* **Work to complete**: The full listing is to be transcribed exactly, with each picture left out.
┄┄┄┄┄┄┄┄┄┄┄┄┄┄┄┄┄┄┄┄
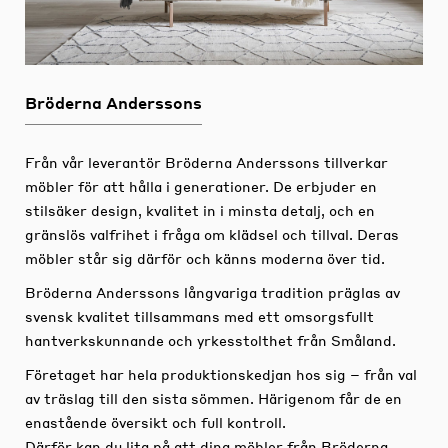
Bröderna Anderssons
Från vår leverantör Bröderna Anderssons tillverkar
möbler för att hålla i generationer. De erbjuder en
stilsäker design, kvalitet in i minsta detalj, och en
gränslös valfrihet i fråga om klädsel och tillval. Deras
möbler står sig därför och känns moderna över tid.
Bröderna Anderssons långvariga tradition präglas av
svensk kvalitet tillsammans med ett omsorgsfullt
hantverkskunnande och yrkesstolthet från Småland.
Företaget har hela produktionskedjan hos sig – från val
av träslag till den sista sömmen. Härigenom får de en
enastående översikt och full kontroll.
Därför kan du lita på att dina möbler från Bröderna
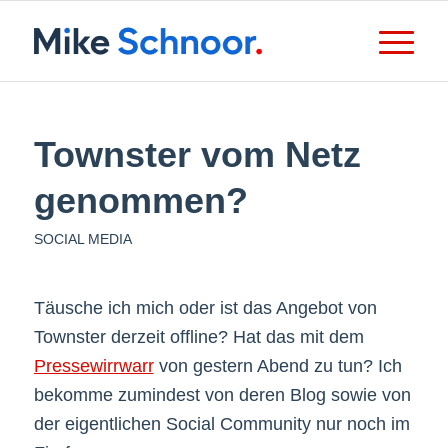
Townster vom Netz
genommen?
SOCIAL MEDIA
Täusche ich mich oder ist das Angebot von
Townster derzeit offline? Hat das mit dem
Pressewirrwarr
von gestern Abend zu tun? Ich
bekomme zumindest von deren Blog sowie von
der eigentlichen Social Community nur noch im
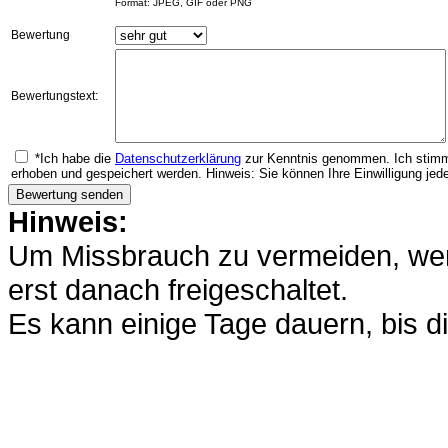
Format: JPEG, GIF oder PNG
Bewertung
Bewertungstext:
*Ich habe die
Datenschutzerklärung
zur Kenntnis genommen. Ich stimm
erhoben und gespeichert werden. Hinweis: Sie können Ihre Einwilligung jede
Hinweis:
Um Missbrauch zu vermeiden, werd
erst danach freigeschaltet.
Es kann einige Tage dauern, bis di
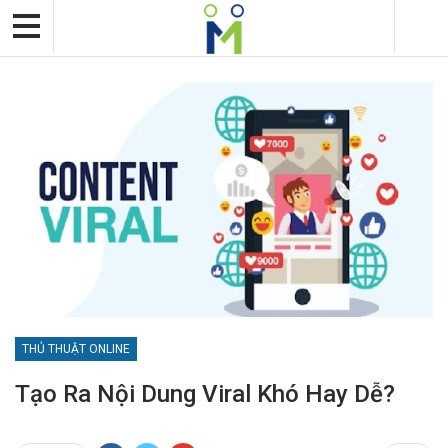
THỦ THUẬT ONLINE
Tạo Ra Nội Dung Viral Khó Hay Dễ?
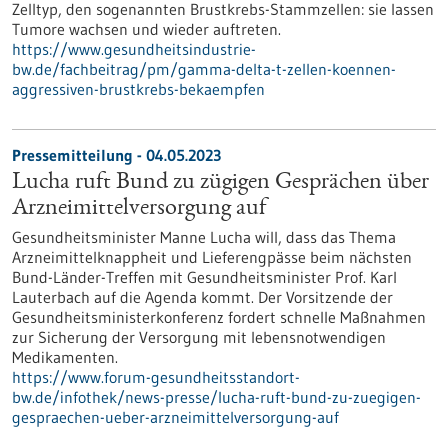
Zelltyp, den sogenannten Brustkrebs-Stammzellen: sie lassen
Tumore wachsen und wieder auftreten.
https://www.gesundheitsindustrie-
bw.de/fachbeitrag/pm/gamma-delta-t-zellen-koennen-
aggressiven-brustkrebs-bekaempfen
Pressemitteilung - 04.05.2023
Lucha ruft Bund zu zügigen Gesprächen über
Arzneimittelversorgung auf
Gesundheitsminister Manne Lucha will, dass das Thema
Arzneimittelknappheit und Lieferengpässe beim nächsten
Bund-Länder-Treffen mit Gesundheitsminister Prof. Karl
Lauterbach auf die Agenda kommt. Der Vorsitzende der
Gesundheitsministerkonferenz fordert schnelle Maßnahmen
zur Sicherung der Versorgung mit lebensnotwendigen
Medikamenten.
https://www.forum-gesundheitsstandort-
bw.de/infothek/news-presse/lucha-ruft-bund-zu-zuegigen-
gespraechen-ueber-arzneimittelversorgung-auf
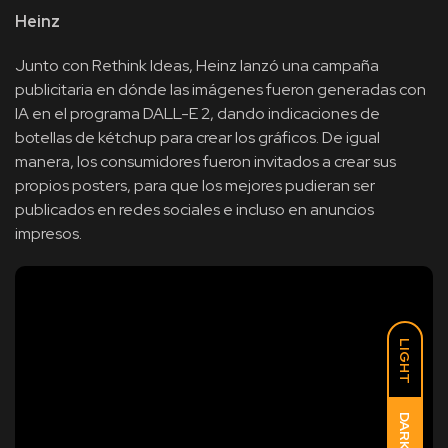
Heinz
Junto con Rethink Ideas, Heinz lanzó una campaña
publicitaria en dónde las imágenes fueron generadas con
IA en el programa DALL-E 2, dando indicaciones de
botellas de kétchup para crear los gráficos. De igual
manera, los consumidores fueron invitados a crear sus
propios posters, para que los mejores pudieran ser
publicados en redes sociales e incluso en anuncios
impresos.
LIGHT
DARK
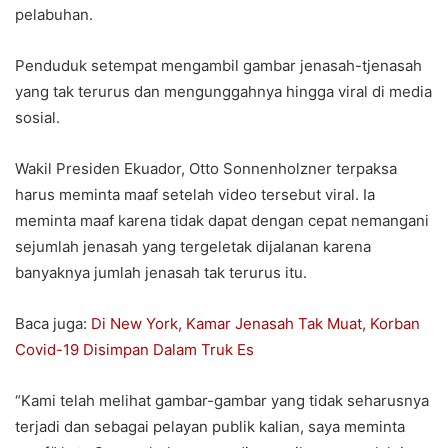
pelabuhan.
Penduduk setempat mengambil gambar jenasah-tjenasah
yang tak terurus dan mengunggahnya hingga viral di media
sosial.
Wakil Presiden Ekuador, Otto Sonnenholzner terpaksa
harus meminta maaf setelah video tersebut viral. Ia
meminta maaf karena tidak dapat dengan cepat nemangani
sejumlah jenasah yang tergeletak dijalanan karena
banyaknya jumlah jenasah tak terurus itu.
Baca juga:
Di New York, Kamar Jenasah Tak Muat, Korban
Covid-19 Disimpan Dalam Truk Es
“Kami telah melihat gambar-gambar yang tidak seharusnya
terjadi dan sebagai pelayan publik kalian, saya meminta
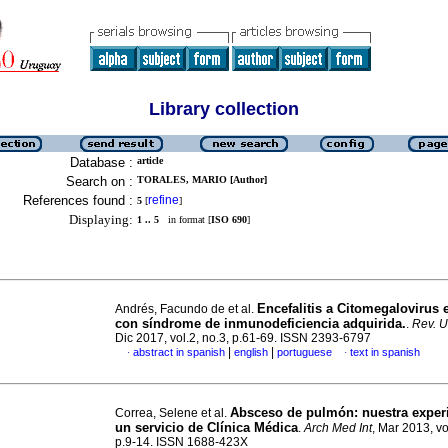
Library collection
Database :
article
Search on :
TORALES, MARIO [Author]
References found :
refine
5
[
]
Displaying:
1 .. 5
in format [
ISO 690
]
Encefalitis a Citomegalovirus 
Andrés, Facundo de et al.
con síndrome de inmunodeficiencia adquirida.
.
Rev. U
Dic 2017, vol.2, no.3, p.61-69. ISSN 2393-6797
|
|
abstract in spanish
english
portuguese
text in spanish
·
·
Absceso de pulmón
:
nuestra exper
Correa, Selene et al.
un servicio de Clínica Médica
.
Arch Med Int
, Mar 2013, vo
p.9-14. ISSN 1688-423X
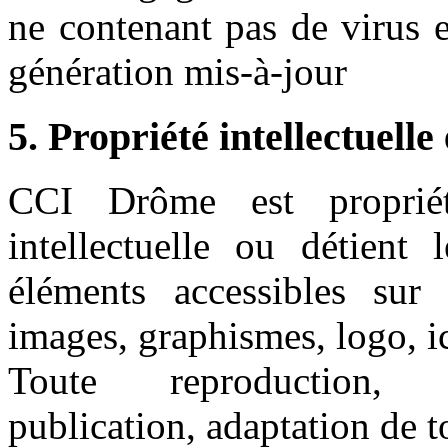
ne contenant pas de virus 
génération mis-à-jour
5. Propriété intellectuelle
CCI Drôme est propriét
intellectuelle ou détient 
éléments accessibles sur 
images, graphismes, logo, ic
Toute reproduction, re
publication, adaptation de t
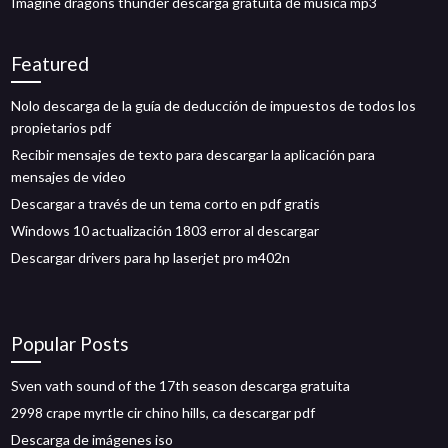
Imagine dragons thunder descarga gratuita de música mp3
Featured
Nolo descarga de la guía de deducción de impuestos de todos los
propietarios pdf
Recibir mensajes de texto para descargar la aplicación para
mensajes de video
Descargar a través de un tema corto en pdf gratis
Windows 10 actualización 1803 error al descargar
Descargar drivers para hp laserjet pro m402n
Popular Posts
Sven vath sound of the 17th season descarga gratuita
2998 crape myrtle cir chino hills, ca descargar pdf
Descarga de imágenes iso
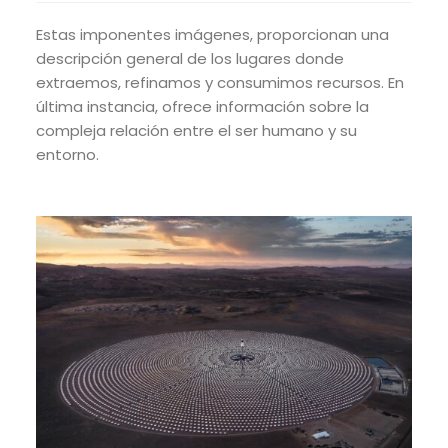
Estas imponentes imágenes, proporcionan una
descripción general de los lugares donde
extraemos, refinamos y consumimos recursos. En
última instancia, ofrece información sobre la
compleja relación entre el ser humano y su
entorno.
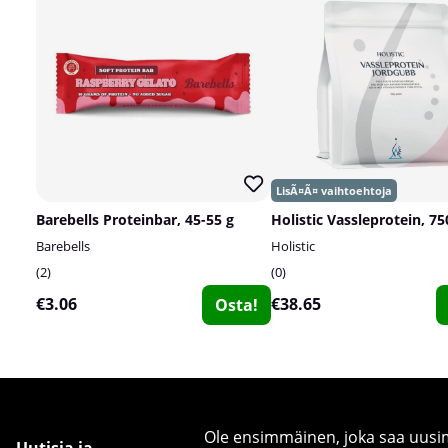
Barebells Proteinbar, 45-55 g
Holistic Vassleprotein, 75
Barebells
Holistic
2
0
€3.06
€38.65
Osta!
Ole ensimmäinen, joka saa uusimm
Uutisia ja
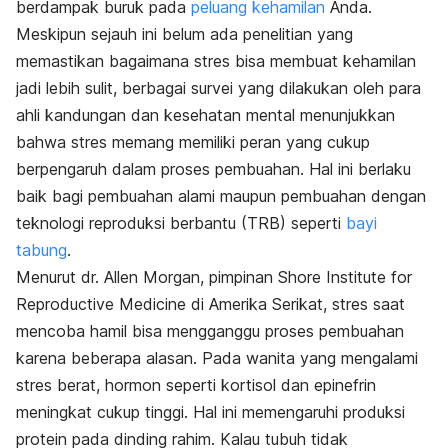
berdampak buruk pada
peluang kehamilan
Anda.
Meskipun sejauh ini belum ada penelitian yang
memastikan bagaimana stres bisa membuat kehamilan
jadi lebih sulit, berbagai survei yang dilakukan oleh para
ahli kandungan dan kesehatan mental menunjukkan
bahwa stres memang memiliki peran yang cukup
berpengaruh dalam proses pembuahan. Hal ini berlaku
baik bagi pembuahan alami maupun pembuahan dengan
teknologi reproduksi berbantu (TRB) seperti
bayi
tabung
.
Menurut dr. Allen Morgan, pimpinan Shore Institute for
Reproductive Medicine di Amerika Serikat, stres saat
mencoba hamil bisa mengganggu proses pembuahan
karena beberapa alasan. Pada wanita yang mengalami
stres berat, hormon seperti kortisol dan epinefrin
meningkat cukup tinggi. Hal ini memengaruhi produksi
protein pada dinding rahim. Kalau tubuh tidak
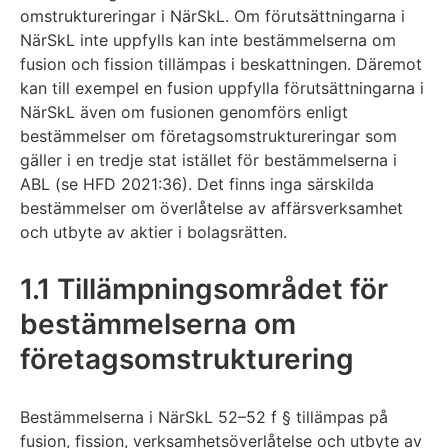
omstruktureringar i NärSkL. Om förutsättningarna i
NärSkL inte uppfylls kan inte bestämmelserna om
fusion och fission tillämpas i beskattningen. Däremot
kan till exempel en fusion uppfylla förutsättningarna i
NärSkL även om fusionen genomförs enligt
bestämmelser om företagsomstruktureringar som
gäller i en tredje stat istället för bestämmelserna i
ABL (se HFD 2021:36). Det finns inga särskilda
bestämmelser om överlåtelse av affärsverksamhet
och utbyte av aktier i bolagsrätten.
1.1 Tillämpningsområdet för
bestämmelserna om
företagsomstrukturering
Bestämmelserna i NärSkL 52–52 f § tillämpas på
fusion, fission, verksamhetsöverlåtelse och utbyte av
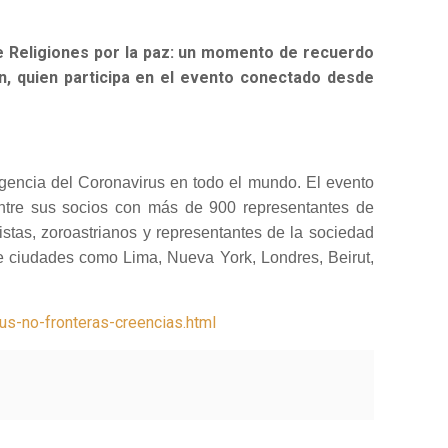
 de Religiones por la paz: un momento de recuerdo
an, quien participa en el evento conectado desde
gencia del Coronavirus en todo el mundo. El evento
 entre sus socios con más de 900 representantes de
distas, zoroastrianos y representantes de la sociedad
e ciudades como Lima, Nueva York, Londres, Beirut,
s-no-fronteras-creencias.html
┄┄┄┄┄┄┄┄┄┄┄┄┄┄┄┄┄┄┄┄
* **Written reply**:
Bröderna Anderssons
Från vår leverantör Bröderna Anderssons tillverkar
möbler för att hålla i generationer. De erbjuder en
stilsäker design, kvalitet in i minsta detalj, och en
gränslös valfrihet i fråga om klädsel och tillval. Deras
möbler står sig därför och känns moderna över tid.
Bröderna Anderssons långvariga tradition präglas av
svensk kvalitet tillsammans med ett omsorgsfullt
hantverkskunnande och yrkesstolthet från Småland.
Företaget har hela produktionskedjan hos sig – från val
av träslag till den sista sömmen. Härigenom får de en
enastående översikt och full kontroll.
Därför kan du lita på att dina möbler från Bröderna
Townster vom Netz
genommen?
SOCIAL MEDIA
Täusche ich mich oder ist das Angebot von
Townster derzeit offline? Hat das mit dem
Pressewirrwarr
von gestern Abend zu tun? Ich
bekomme zumindest von deren Blog sowie von
der eigentlichen Social Community nur noch im
Format: JPEG, GIF oder PNG
Bewertung
Bewertungstext:
*Ich habe die
Datenschutzerklärung
zur Kenntnis genommen. Ich stimm
erhoben und gespeichert werden. Hinweis: Sie können Ihre Einwilligung jede
Hinweis:
Um Missbrauch zu vermeiden, werd
erst danach freigeschaltet.
Es kann einige Tage dauern, bis di
THỦ THUẬT ONLINE
Tạo Ra Nội Dung Viral Khó Hay Dễ?
Zelltyp, den sogenannten Brustkrebs-Stammzellen: sie lassen
Tumore wachsen und wieder auftreten.
https://www.gesundheitsindustrie-
bw.de/fachbeitrag/pm/gamma-delta-t-zellen-koennen-
aggressiven-brustkrebs-bekaempfen
Pressemitteilung - 04.05.2023
Lucha ruft Bund zu zügigen Gesprächen über
Arzneimittelversorgung auf
Gesundheitsminister Manne Lucha will, dass das Thema
Arzneimittelknappheit und Lieferengpässe beim nächsten
Bund-Länder-Treffen mit Gesundheitsminister Prof. Karl
Lauterbach auf die Agenda kommt. Der Vorsitzende der
Gesundheitsministerkonferenz fordert schnelle Maßnahmen
zur Sicherung der Versorgung mit lebensnotwendigen
Medikamenten.
https://www.forum-gesundheitsstandort-
bw.de/infothek/news-presse/lucha-ruft-bund-zu-zuegigen-
gespraechen-ueber-arzneimittelversorgung-auf
Heinz
Junto con Rethink Ideas, Heinz lanzó una campaña
publicitaria en dónde las imágenes fueron generadas con
IA en el programa DALL-E 2, dando indicaciones de
botellas de kétchup para crear los gráficos. De igual
manera, los consumidores fueron invitados a crear sus
propios posters, para que los mejores pudieran ser
publicados en redes sociales e incluso en anuncios
impresos.
LIGHT
DARK
pelabuhan.
Penduduk setempat mengambil gambar jenasah-tjenasah
yang tak terurus dan mengunggahnya hingga viral di media
sosial.
Wakil Presiden Ekuador, Otto Sonnenholzner terpaksa
harus meminta maaf setelah video tersebut viral. Ia
meminta maaf karena tidak dapat dengan cepat nemangani
sejumlah jenasah yang tergeletak dijalanan karena
banyaknya jumlah jenasah tak terurus itu.
Baca juga:
Di New York, Kamar Jenasah Tak Muat, Korban
Covid-19 Disimpan Dalam Truk Es
“Kami telah melihat gambar-gambar yang tidak seharusnya
terjadi dan sebagai pelayan publik kalian, saya meminta
Library collection
Database :
article
Search on :
TORALES, MARIO [Author]
References found :
refine
5
[
]
Displaying:
1 .. 5
in format [
ISO 690
]
Encefalitis a Citomegalovirus 
Andrés, Facundo de et al.
con síndrome de inmunodeficiencia adquirida.
.
Rev. U
Dic 2017, vol.2, no.3, p.61-69. ISSN 2393-6797
|
|
abstract in spanish
english
portuguese
text in spanish
·
·
Absceso de pulmón
:
nuestra exper
Correa, Selene et al.
un servicio de Clínica Médica
.
Arch Med Int
, Mar 2013, vo
p.9-14. ISSN 1688-423X
ne contenant pas de virus 
génération mis-à-jour
5. Propriété intellectuelle
CCI Drôme est propriét
intellectuelle ou détient 
éléments accessibles sur 
images, graphismes, logo, ic
Toute reproduction, re
publication, adaptation de t
Imagine dragons thunder descarga gratuita de música mp3
Featured
Nolo descarga de la guía de deducción de impuestos de todos los
propietarios pdf
Recibir mensajes de texto para descargar la aplicación para
mensajes de video
Descargar a través de un tema corto en pdf gratis
Windows 10 actualización 1803 error al descargar
Descargar drivers para hp laserjet pro m402n
Popular Posts
Sven vath sound of the 17th season descarga gratuita
2998 crape myrtle cir chino hills, ca descargar pdf
Descarga de imágenes iso
Estas imponentes imágenes, proporcionan una
descripción general de los lugares donde
extraemos, refinamos y consumimos recursos. En
última instancia, ofrece información sobre la
compleja relación entre el ser humano y su
entorno.
Barebells Proteinbar, 45-55 g
Holistic Vassleprotein, 75
Barebells
Holistic
2
0
€3.06
€38.65
Osta!
Ole ensimmäinen, joka saa uusimm
Uutisia ja
berdampak buruk pada
peluang kehamilan
Anda.
Meskipun sejauh ini belum ada penelitian yang
memastikan bagaimana stres bisa membuat kehamilan
jadi lebih sulit, berbagai survei yang dilakukan oleh para
ahli kandungan dan kesehatan mental menunjukkan
bahwa stres memang memiliki peran yang cukup
berpengaruh dalam proses pembuahan. Hal ini berlaku
baik bagi pembuahan alami maupun pembuahan dengan
teknologi reproduksi berbantu (TRB) seperti
bayi
tabung
.
Menurut dr. Allen Morgan, pimpinan Shore Institute for
Reproductive Medicine di Amerika Serikat, stres saat
mencoba hamil bisa mengganggu proses pembuahan
karena beberapa alasan. Pada wanita yang mengalami
stres berat, hormon seperti kortisol dan epinefrin
meningkat cukup tinggi. Hal ini memengaruhi produksi
protein pada dinding rahim. Kalau tubuh tidak
omstruktureringar i NärSkL. Om förutsättningarna i
NärSkL inte uppfylls kan inte bestämmelserna om
fusion och fission tillämpas i beskattningen. Däremot
kan till exempel en fusion uppfylla förutsättningarna i
NärSkL även om fusionen genomförs enligt
bestämmelser om företagsomstruktureringar som
gäller i en tredje stat istället för bestämmelserna i
ABL (se HFD 2021:36). Det finns inga särskilda
bestämmelser om överlåtelse av affärsverksamhet
och utbyte av aktier i bolagsrätten.
1.1 Tillämpningsområdet för
bestämmelserna om
företagsomstrukturering
Bestämmelserna i NärSkL 52–52 f § tillämpas på
fusion, fission, verksamhetsöverlåtelse och utbyte av
 de Religiones por la paz: un momento de recuerdo
an, quien participa en el evento conectado desde
gencia del Coronavirus en todo el mundo. El evento
 entre sus socios con más de 900 representantes de
distas, zoroastrianos y representantes de la sociedad
e ciudades como Lima, Nueva York, Londres, Beirut,
s-no-fronteras-creencias.html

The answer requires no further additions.